Record extracts.
══════════
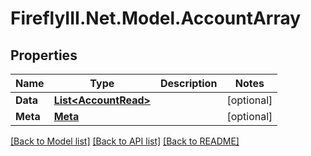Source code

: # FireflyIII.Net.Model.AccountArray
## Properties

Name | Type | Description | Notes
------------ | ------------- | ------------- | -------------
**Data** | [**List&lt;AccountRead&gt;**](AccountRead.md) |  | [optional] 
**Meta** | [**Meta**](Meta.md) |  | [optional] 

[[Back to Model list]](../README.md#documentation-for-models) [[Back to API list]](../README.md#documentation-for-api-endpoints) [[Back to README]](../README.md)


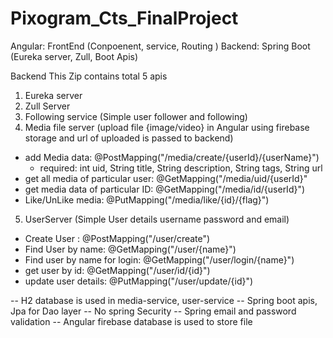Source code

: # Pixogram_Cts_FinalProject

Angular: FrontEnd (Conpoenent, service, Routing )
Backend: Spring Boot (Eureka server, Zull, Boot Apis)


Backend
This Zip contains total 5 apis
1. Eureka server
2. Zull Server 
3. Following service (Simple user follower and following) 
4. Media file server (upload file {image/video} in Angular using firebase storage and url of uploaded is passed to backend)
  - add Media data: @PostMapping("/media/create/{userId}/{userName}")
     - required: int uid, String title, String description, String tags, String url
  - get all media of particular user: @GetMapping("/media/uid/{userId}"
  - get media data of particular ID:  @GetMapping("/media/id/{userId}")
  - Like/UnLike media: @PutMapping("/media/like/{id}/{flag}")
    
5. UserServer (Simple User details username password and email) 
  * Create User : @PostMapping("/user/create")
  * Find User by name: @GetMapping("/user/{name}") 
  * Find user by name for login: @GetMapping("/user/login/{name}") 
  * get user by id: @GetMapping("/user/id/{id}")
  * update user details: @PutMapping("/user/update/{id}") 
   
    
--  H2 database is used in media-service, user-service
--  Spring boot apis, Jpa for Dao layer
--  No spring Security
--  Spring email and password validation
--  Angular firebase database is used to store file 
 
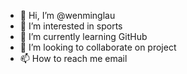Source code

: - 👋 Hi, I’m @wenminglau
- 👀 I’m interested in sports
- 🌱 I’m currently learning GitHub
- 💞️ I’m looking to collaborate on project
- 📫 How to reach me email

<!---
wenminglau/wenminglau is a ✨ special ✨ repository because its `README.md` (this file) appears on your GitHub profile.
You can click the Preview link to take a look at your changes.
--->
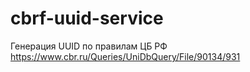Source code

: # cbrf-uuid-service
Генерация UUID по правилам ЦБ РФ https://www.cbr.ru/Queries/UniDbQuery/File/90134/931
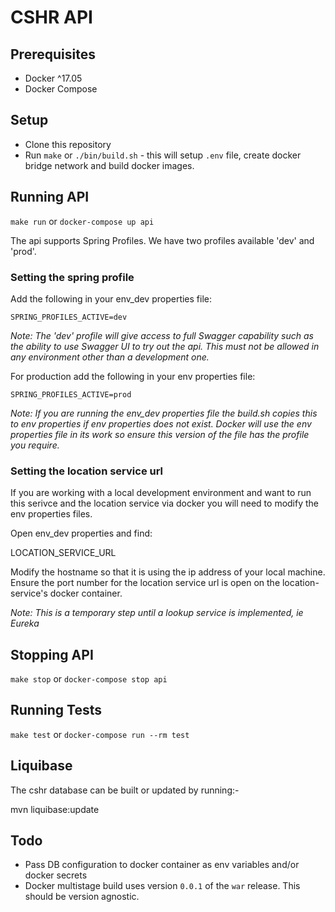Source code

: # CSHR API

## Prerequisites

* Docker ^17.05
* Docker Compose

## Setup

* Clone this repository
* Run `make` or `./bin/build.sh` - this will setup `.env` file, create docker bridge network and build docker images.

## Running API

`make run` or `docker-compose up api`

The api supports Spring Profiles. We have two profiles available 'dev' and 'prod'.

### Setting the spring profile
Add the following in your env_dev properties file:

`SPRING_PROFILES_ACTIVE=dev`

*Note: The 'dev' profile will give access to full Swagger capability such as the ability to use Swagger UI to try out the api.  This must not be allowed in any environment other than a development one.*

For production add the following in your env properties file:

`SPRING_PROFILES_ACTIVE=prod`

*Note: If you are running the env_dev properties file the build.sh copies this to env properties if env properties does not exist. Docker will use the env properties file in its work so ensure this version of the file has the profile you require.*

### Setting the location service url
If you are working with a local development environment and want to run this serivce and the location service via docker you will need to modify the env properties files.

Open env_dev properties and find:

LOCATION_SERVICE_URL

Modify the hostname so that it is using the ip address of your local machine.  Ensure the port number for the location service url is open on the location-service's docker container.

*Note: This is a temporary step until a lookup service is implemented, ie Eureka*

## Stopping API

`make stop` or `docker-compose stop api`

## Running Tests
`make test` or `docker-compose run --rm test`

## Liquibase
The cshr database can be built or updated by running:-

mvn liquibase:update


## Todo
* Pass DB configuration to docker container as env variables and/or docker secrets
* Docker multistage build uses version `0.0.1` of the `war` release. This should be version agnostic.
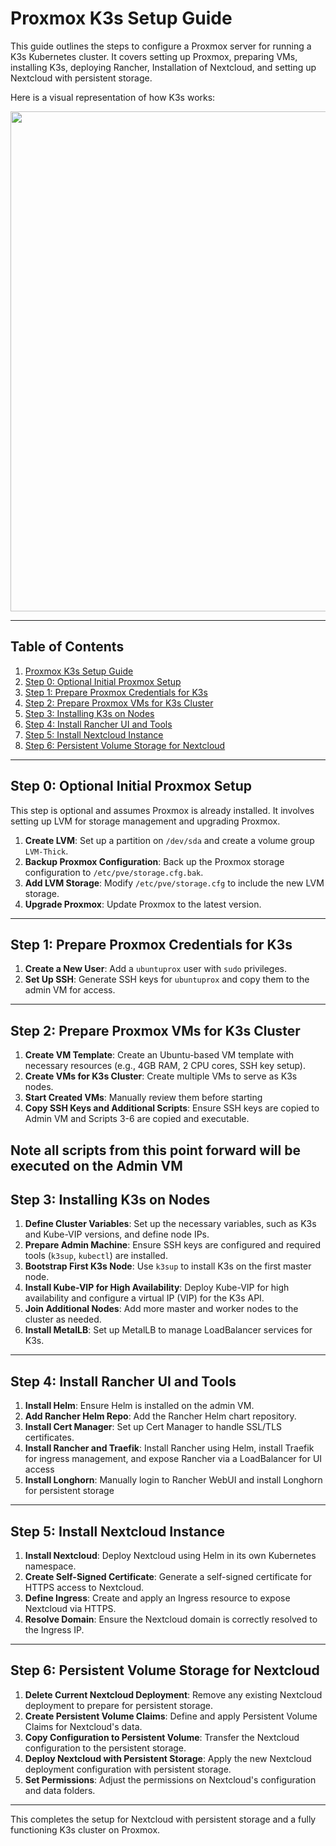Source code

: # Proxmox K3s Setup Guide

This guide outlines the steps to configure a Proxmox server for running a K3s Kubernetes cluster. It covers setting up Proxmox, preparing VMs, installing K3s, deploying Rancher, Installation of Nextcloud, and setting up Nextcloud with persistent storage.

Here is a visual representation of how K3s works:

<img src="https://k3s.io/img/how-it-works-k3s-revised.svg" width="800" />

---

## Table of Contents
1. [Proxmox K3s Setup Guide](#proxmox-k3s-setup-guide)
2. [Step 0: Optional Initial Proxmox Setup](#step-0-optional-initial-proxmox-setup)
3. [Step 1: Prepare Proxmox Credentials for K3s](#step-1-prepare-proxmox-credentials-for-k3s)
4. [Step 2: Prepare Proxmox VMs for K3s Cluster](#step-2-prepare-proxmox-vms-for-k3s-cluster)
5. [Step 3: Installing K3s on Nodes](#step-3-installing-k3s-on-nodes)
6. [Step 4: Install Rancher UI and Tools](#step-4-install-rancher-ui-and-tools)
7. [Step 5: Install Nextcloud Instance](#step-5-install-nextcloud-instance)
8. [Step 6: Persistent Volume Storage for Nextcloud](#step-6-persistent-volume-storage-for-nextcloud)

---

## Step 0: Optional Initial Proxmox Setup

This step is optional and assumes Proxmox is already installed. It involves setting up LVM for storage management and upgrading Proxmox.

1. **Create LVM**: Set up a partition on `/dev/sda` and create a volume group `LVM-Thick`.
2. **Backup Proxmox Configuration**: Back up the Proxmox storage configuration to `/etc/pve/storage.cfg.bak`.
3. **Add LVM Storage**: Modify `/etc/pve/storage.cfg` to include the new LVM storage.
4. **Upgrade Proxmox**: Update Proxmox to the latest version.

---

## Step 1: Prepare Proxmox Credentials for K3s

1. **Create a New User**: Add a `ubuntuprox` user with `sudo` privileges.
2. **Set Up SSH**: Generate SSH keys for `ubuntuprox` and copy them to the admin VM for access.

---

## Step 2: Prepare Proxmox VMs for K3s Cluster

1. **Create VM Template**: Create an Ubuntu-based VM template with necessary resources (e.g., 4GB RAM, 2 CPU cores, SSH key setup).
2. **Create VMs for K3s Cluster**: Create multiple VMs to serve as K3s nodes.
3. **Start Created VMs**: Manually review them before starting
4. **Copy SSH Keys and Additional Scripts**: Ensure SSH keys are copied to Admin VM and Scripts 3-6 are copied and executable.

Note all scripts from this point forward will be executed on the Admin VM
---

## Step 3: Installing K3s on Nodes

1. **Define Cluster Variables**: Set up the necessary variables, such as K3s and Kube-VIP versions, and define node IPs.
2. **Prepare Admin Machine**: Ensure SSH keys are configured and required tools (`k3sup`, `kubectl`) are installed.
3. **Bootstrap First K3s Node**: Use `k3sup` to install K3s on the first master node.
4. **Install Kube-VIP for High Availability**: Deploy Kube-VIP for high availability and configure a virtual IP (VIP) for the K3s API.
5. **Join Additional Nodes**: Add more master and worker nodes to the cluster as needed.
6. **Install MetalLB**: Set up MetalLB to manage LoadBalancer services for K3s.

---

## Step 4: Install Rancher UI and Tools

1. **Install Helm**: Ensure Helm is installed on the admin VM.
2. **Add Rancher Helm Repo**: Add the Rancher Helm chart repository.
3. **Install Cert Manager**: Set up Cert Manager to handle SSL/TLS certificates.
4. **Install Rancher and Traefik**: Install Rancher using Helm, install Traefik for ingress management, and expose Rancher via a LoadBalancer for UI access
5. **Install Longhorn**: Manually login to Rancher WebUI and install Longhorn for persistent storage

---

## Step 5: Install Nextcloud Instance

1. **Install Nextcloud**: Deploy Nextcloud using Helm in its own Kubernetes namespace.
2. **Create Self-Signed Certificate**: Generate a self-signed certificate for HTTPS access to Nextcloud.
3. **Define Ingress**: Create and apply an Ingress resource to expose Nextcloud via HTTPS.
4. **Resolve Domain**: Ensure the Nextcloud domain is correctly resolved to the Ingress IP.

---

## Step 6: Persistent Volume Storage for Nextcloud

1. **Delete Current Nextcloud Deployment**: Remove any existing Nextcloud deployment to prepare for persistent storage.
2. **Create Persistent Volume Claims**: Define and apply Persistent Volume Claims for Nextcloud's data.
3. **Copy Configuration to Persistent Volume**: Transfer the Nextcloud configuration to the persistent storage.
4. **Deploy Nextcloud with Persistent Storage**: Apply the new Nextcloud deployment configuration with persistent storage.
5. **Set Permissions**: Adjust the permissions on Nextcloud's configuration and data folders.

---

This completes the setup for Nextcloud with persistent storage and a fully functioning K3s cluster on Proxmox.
══════════
About this task. There is a line above that contains "1. **Install Nextcloud**: Deploy". Copy it and all later lines through the last, exactly, and leave out the rest.

Response area.
1. **Install Nextcloud**: Deploy Nextcloud using Helm in its own Kubernetes namespace.
2. **Create Self-Signed Certificate**: Generate a self-signed certificate for HTTPS access to Nextcloud.
3. **Define Ingress**: Create and apply an Ingress resource to expose Nextcloud via HTTPS.
4. **Resolve Domain**: Ensure the Nextcloud domain is correctly resolved to the Ingress IP.

---

## Step 6: Persistent Volume Storage for Nextcloud

1. **Delete Current Nextcloud Deployment**: Remove any existing Nextcloud deployment to prepare for persistent storage.
2. **Create Persistent Volume Claims**: Define and apply Persistent Volume Claims for Nextcloud's data.
3. **Copy Configuration to Persistent Volume**: Transfer the Nextcloud configuration to the persistent storage.
4. **Deploy Nextcloud with Persistent Storage**: Apply the new Nextcloud deployment configuration with persistent storage.
5. **Set Permissions**: Adjust the permissions on Nextcloud's configuration and data folders.

---

This completes the setup for Nextcloud with persistent storage and a fully functioning K3s cluster on Proxmox.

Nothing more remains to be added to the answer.